_EXERCISE_
Locate each line of the rows below that contains the word "pixels", and copy those lines out in full.

_DATASET EXCERPTS_
---
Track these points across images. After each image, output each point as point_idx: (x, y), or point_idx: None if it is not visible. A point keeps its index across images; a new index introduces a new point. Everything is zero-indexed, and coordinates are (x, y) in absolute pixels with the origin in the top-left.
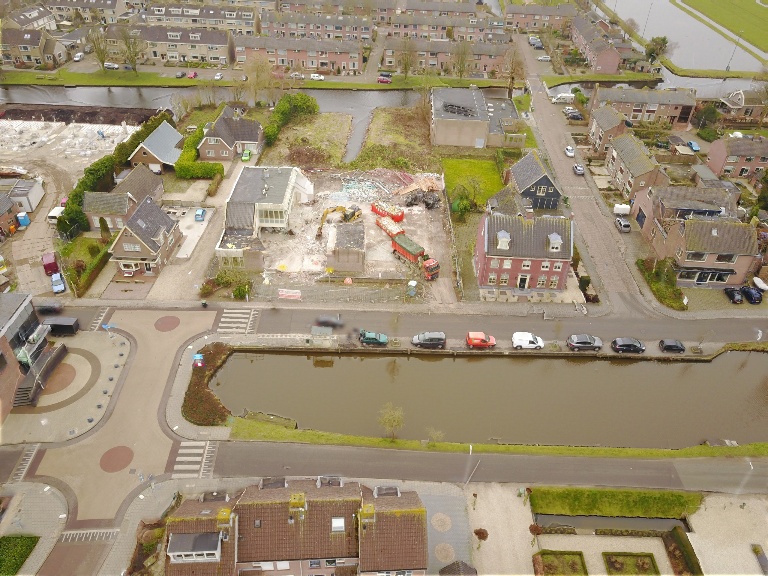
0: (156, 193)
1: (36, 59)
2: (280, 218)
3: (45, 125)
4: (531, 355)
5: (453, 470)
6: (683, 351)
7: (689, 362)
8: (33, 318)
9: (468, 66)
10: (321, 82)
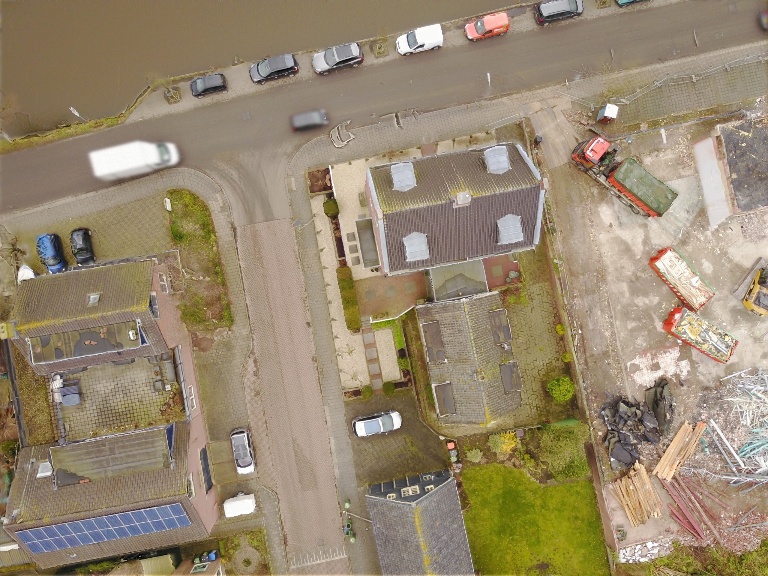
0: None
1: None
2: None
3: None
4: None
5: None
6: None
7: None
8: None
9: None
10: None
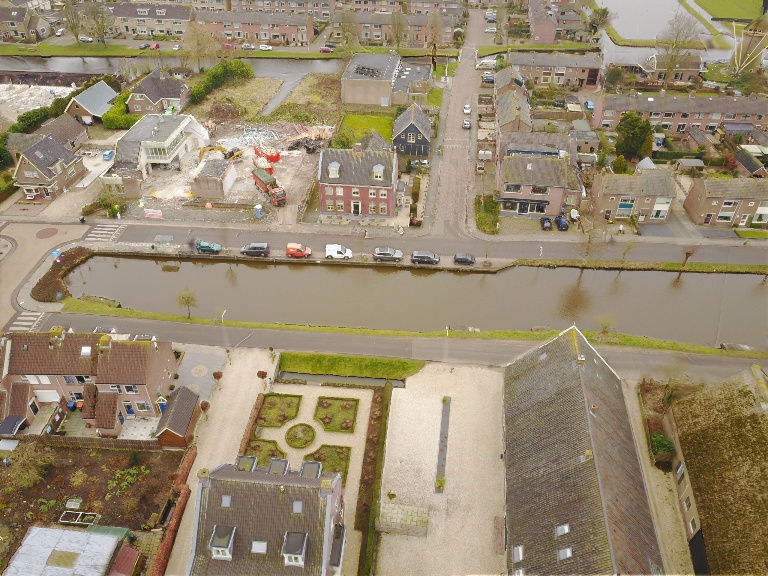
0: (77, 138)
1: (22, 34)
2: (164, 155)
3: (9, 86)
4: (340, 264)
5: (227, 338)
6: (473, 263)
7: (478, 273)
8: None
9: (404, 36)
10: (268, 52)
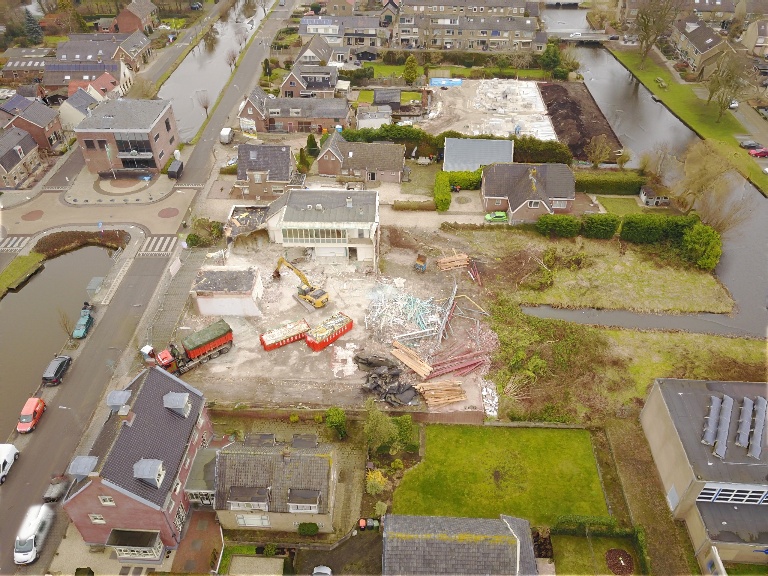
0: None
1: None
2: None
3: None
4: None
5: None
6: None
7: None
8: (148, 145)
9: None
10: None
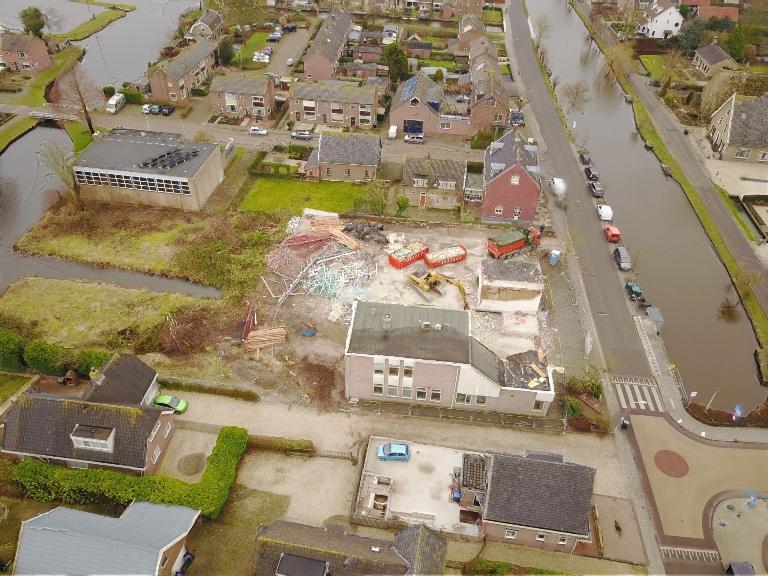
---
_OUTPUT OF THE TASK_
Track these points across images. After each image, output each point as point_idx: (x, y), or point_idx: None if it is not visible. A point keeps its index across images; a new index introduces a new point. Everything is zero-indexed, and coordinates are (x, y) in absolute pixels with the origin in the top-left.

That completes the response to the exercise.